33 Thus, as has already been ruled (judgment of 3 December 1974 in case 33-74, van binsbergen) article 59 comprises, as at the end of the transitional period, an unconditional prohibition preventing, in the legal order of each member state, as regards the provision of services-and in so far as it is a question of nationals of member states-the imposition of obstacles or limitations based on the nationality of the person providing the services.
34 It is therefore right to reply to the question raised that as from the end of the transitional period the first paragraph of article 59, in any event in so far as it refers to the abolition of any discrimination based on nationality, create individual rights which national Courts must protect.
35 The costs incurred by the Commission of the European Communities, which has submitted observations to the Court, are not recoverable.
36 Since these proceedings are, in so far as the parties to the main action are concerned, a step in the action pending before the national Court, costs are a matter for that Court.
On those grounds,
The Court
In answer to the questions referred to it by the arrondissementsrechtbank utrecht, hereby rules:
1. Having regard to the objectives of the community, the practice of sport is subject to community law only in so far as it constitutes an economic activity within the meaning of article 2 of the treaty.

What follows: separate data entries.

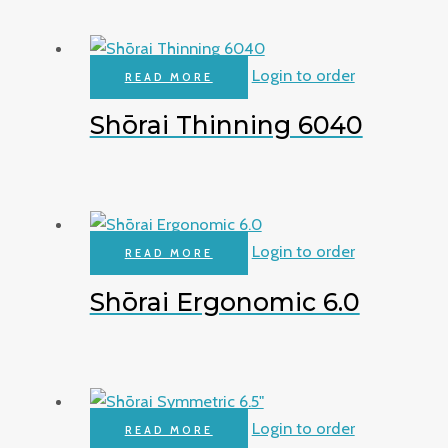
Login to order
READ MORE
Shōrai Thinning 6040
Login to order
READ MORE
Shōrai Ergonomic 6.0
Login to order
READ MORE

2. The prohibition on discrimination based on nationality contained in articles 7, 48 and 59 of the treaty does not affect the composition of sport teams, in particular national teams, the formation of which is a question of purely sporting interest and as such has nothing to do with economic activity.
3. Prohibition on such discrimination does not only apply to the action of public authorities but extends likewise to rules of any other nature aimed at collectively regulating gainful employment and services.
4. The rule on non-discrimination applies in judging all legal relationships in so far as these relationships, by reason either of the place where they are entered into or of the place where they take effect, can be located within the territory of the community.
5. The first paragraph of article 59, in any event in so far as it refers to the abolition of any discrimination based on nationality, creates individual rights which national Courts must protect.